┌─ Page text
Senators Introduce Act to Compel CDC to Restore U.S. Cruises by July 4

senators propose act to compel restoration of US cruises
Idled cruise ships in Miami in 2020 awaiting their return to service (PortMiami)

Published Apr 13, 2021 6:15 PM by The Maritime Executive

The efforts to pressure the U.S. Centers for Disease Control and Prevention to move forward with the restoration of cruises sailing from U.S. ports continued with three U.S. senators today introducing a bill to require the CDC to restore cruising by July 4. The senators from Florida and Alaska followed a move last week by the state of Florida to sue the U.S. government to restore cruising and a letter-writing campaign launched by the cruise industry. Alaska’s governor said his state might follow Florida in a lawsuit to ease the restrictions on cruising.

Senators Rick Scott and Marco Rubio of Florida and Dan Sullivan of Alaska introduced the “Careful Resumption Under Improved Safety Enhancements Act” (CRUISE), which would revoke the CDC’s current orders for the cruise industry and require the CDC to provide COVID-19 mitigation guidance for cruise lines to resume safe domestic operations. Congresswoman María Elvira Salazar of Florida joined with the senators and will lead this legislation in the U.S. House of Representatives.
└─
┌─ Record set
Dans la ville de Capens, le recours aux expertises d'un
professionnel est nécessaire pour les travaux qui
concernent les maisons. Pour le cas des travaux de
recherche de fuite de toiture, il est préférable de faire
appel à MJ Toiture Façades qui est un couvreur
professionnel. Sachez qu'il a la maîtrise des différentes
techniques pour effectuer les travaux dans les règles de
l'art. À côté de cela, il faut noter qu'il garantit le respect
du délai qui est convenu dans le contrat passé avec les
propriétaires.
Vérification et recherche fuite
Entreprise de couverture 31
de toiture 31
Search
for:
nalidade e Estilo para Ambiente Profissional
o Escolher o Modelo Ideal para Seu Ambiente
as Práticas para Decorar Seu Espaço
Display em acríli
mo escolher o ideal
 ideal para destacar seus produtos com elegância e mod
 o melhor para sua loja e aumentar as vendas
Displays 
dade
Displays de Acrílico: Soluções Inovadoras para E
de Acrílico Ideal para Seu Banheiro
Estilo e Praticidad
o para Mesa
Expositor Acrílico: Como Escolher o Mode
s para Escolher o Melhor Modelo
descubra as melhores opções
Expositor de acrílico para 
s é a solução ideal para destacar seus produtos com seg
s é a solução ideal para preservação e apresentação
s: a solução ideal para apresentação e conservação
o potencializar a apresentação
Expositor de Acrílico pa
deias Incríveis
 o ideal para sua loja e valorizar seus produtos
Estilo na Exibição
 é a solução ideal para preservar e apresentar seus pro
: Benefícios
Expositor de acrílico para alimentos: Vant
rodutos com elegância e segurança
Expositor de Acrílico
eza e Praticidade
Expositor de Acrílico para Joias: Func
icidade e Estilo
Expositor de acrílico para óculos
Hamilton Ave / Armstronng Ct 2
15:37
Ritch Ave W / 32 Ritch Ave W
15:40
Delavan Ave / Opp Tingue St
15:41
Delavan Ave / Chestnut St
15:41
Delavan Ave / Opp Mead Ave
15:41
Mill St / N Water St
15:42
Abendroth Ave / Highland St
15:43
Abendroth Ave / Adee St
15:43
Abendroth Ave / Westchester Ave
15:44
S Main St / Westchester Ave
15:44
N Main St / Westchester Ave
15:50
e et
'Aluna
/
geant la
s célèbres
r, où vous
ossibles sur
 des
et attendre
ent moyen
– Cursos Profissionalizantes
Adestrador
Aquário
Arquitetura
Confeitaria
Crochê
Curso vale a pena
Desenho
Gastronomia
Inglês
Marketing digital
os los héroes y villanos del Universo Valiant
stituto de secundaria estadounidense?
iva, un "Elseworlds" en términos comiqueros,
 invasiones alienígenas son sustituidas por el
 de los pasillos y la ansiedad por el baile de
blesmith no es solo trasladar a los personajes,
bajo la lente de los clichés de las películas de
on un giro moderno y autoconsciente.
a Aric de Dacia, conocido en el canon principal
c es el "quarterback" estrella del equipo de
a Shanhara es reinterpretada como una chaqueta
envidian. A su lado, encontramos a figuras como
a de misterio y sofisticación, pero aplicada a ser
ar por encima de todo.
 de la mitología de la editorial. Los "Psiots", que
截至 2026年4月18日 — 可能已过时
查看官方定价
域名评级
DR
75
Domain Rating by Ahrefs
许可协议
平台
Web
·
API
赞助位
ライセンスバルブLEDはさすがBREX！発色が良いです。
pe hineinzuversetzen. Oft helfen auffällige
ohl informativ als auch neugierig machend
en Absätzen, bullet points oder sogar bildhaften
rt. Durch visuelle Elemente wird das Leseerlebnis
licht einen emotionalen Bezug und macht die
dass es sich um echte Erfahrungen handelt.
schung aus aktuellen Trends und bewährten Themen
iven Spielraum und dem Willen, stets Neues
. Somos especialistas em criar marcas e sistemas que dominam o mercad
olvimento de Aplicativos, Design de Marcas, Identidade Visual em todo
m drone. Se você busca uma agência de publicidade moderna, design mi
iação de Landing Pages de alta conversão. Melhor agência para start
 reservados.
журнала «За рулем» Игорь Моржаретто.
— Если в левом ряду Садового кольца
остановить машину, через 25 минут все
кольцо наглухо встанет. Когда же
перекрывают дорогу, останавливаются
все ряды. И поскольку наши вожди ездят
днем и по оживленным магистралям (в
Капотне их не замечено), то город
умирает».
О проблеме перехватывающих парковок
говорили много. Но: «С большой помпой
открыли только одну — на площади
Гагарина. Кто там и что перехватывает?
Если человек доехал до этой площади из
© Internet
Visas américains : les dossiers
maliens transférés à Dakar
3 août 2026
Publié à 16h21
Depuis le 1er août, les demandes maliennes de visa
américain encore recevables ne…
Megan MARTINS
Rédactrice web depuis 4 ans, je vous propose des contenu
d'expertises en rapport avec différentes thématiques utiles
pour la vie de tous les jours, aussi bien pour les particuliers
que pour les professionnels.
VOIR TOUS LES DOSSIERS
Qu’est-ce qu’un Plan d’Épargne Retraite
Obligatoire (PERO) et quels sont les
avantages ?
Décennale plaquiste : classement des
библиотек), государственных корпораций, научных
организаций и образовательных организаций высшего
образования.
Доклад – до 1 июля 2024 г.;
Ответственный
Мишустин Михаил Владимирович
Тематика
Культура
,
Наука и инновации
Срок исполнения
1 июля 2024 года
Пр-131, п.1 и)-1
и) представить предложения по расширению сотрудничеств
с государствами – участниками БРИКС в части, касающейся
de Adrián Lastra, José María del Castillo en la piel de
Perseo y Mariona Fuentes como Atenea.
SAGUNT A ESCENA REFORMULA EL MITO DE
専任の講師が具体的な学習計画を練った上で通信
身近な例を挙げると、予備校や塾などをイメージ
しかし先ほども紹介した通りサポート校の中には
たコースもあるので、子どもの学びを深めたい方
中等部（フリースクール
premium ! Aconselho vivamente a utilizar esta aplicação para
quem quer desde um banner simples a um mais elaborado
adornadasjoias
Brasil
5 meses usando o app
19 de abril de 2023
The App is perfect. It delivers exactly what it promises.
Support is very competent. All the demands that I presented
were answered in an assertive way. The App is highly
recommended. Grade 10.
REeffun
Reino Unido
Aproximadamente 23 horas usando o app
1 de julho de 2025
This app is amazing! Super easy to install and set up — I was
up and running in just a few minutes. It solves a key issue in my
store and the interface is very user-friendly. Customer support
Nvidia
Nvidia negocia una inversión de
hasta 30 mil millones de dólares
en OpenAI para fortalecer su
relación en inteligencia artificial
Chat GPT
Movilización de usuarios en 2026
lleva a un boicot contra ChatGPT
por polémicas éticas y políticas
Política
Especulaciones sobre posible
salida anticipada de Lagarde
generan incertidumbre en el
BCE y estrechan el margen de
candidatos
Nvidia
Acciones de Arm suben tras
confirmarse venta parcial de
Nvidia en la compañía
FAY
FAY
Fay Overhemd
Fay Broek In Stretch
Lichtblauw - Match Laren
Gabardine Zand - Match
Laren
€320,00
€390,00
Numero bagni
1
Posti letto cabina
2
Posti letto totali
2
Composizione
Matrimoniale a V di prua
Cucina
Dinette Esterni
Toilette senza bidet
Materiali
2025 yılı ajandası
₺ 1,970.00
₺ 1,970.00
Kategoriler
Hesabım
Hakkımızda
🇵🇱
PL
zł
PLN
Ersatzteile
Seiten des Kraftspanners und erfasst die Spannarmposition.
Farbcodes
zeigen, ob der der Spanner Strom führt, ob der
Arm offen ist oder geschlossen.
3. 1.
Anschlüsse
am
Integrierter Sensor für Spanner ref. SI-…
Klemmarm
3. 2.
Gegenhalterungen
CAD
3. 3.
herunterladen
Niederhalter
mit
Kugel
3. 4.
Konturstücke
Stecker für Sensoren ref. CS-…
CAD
└─
What is expected → In the article about the senators' cruise bill, who will lead the legislation in the U.S. House of Representatives?

Answer below → Congresswoman María Elvira Salazar of Florida.